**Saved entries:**
+ + +

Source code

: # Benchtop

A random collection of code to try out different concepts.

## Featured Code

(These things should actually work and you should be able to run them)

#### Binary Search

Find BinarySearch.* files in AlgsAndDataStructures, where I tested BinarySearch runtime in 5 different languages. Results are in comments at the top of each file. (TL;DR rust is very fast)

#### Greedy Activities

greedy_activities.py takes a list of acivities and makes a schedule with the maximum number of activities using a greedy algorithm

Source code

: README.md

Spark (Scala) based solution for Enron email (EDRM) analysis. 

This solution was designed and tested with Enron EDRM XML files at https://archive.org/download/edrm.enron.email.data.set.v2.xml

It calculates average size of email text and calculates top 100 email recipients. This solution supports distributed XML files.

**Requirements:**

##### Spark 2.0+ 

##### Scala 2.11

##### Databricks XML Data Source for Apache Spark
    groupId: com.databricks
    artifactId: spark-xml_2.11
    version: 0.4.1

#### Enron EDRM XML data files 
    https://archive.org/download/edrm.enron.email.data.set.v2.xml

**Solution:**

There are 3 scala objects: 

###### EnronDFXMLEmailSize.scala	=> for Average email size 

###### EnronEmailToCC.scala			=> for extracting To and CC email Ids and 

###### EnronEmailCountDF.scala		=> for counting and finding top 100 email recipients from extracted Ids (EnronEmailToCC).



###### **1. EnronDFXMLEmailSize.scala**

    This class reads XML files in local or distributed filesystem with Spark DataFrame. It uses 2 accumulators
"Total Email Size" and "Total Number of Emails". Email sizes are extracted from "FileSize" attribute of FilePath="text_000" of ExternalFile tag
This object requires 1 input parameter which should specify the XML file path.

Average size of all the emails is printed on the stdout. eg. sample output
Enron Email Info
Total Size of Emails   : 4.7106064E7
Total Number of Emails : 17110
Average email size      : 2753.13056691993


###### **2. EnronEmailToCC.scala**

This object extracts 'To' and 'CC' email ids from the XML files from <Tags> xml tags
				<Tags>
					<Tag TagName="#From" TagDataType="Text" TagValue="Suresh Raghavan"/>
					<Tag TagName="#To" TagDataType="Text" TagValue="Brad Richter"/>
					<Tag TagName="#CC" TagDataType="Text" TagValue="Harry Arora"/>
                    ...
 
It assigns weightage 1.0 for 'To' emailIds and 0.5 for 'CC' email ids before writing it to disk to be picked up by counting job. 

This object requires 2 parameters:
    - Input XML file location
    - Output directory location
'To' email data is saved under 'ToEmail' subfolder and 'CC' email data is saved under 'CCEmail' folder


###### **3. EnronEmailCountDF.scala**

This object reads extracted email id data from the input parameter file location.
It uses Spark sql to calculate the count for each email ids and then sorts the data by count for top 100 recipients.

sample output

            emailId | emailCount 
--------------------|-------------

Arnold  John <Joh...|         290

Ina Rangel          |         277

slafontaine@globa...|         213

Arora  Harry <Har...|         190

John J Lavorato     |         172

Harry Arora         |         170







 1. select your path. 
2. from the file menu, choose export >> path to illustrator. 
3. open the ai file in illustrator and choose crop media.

+ + +

**WHAT IS BEING ASKED:** All lines of the data that hold "illustrator" need to be copied.

**TASK OUTPUT:**
2. from the file menu, choose export >> path to illustrator. 
3. open the ai file in illustrator and choose crop media.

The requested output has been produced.